Coronavirus, ecco il nuovo Dpcm: chiusura alle 18 per ristoranti, pizzerie, bar, pub, gelaterie e pasticcerie

Coronavirus, la bozza del nuovo Dpcm

“Dobbiamo stringere ancora, con questi dati rischiamo di non reggere. Le prossime settimane si preannunciano molto complesse, non possiamo abbassare la guardia. Siamo consapevoli che non tutte le misure adottate hanno agito con la tempestività necessaria”.

Sono queste le parole su cui si è basata la linea del premier Giuseppe Conte e intorno alle quali ha elaborato la stesura delle nuove limitazioni.

Nel pomeriggio di ieri il testo del nuovo DPCM sembrava pronto e il Presidente del Consiglio si stava preparando per spiegare agli italiani la nuova dolorosa stretta, ma all’ultimo momento ha dovuto arrendersi alla dura opposizione dei partiti e delle Regioni.

Nella tarda nottata il Presidente Conte ha firmato il nuovo DPCM che andrà in vigore da lunedì 25 ottobre e sarà attivo fino al 24 novembre.

Ma vediamo quali sono i punti salienti del nuovo decreto:

“L’attività di bar, pub, ristoranti, gelaterie, pasticcerie è consentita dalle 5 alle 18. Resta consentita la loro apertura la domenica e i giorni festivi (sempre fino alle ore 18). A tavola si può stare massimo in quattro persone, salvo che siano tutti conviventi. Dopo le 18 è vietato il consumo di cibi e bevande nei luoghi pubblici e aperti al pubblico. Rimane invece consentito senza limiti di orario negli alberghi per i clienti, ma anche la consegna a domicilio e fino alle 24 la ristorazione con asporto, con divieto di consumazione sul posto o nelle adiacenze.”

“Tutte le attività commerciali al dettaglio possono continuare ad esser svolte a condizione che sia assicurato, oltre alla distanza interpersonale di almeno un metro, che gli ingressi avvengano in modo dilazionato e che venga impedito di sostare all’interno dei locali più del tempo necessario all’acquisto dei beni.”

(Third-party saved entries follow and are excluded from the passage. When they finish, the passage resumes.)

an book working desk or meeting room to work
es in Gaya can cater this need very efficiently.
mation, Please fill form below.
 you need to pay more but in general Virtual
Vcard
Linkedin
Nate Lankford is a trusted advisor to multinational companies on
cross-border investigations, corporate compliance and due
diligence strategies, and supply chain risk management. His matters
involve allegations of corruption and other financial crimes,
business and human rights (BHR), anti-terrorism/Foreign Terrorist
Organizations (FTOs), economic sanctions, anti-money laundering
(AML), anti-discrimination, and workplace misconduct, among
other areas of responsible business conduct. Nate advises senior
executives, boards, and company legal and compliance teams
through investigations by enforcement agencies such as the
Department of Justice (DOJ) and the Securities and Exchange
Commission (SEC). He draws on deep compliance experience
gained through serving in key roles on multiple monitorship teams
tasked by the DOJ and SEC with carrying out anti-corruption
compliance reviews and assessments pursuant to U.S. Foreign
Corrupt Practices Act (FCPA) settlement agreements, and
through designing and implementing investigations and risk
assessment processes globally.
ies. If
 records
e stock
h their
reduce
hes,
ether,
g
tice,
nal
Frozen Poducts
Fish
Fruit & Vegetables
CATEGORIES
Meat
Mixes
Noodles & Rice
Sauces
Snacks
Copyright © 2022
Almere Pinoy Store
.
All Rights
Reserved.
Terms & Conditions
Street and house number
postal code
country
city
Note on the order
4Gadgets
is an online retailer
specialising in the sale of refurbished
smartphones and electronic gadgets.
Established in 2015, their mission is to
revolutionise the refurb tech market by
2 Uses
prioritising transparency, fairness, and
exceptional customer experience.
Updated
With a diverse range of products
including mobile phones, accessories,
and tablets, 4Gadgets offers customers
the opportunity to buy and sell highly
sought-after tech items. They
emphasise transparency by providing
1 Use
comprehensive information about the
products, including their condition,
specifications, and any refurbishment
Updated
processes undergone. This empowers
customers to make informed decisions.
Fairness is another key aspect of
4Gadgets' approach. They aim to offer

“La raccomandazione sugli spostamenti rimane generica, è stato eliminato il riferimento ai movimenti fuori dal Comune e dunque è sempre consentito anche lo spostamento tra Regioni. È fortemente raccomandato a tutte le persone fisiche di non spostarsi, con mezzi di trasporto pubblici o privati, salvo che per esigenze lavorative, di studio, per motivi di salute, per situazioni di necessità o per svolgere attività o usufruire di servizi non sospesi.”

“Vengono sospese le attività di palestre, piscine, impianti nei comprensori sciistici, centri natatori, centri benessere, centri termali, fatta eccezione per l’assistenza, nonché centri culturali, centri sociali e centri ricreativi. Rimangono vietati gli sport di contatto (calcetto e basket, ndr) – salvo che per le competizioni professionistiche nonché dilettantistiche di livello nazionale – a livello dilettantistico.”

“Sono vietate le feste nei luoghi al chiuso e all’aperto, comprese quelle conseguenti alle cerimonie civili e religiose, quindi niente banchetti per matrimoni, battesimi e altre ricorrenze. Rimangono sospese le attività che abbiano luogo in sale da ballo e discoteche e locali assimilati, all’aperto o al chiuso.”